En 2026, Anne Gerbeaux, une retraitée de 73 ans, a décidé de dire adieu à sa messagerie Gmail, préférant désormais rapatrier ses données en Europe pour éviter qu'elles ne soient vendues à des publicitaires. Accompagnée par l'association girondine Libretic, cette bénévole d'un centre social a entamé la transition vers un fournisseur de messagerie libre, sans liens avec les Gafam (Google, Apple, Facebook, Amazon, Microsoft).

Ce qu'il faut retenir

  • Anne Gerbeaux, retraitée, a décidé de quitter Gmail pour des raisons de protection des données.
  • Plusieurs associations aident les particuliers à trouver des alternatives aux services des Big Tech américaines.
  • L'affaire Cambridge Analytica en 2016 a été un déclic pour de nombreuses personnes inquiètes de la manipulation des données.

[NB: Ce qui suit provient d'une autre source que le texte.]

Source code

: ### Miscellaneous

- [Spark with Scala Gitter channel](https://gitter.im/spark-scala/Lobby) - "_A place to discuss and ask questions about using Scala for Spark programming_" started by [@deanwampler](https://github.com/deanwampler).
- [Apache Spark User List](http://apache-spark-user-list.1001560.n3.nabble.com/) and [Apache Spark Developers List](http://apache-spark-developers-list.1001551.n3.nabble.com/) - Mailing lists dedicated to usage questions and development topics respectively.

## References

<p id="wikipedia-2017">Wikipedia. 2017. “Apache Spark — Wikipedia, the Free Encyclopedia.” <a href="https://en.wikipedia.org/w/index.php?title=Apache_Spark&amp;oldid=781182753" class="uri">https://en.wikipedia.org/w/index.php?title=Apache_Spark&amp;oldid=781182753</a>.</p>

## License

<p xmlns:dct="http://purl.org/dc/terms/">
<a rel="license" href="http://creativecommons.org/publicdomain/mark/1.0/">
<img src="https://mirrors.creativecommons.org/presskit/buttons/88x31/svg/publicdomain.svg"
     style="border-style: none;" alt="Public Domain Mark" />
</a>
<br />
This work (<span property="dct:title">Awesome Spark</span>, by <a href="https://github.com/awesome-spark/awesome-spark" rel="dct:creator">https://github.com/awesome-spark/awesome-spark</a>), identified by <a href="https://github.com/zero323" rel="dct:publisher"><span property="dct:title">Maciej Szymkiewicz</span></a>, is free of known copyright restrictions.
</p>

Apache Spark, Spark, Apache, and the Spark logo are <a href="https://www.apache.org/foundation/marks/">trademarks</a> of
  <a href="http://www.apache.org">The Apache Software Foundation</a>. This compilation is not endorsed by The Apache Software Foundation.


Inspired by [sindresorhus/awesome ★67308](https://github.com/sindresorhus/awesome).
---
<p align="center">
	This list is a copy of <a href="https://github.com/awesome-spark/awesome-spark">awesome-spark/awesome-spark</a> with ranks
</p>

Un déclic après l'affaire Cambridge Analytica

Le scandale Cambridge Analytica a été le point de bascule pour Mme Gerbeaux, lui révélant la capacité de manipuler les données numériques à des fins politiques, notamment lors de la campagne de Donald Trump. Cette prise de conscience l'a poussée à s'intéresser aux implications politiques et environnementales des géants de la tech. Elle a été choquée par l'empreinte écologique des Gafam, soulignant notamment la consommation énergétique de leurs serveurs informatiques.

Des préoccupations politiques et environnementales

La décision des grands dirigeants technologiques de soutenir Donald Trump après sa réélection en 2024 a renforcé la résolution de Mme Gerbeaux. Elle redoute qu'un tel président puisse restreindre l'accès aux principales plateformes numériques. Cette crainte l'a motivée à se tourner vers des alternatives respectueuses de la vie privée et de l'éthique.

Et maintenant ?

Face à ces préoccupations croissantes concernant la protection des données et l'impact environnemental des grandes entreprises technologiques, il est probable que d'autres particuliers emboîtent le pas d'Anne Gerbeaux pour trouver des solutions plus respectueuses.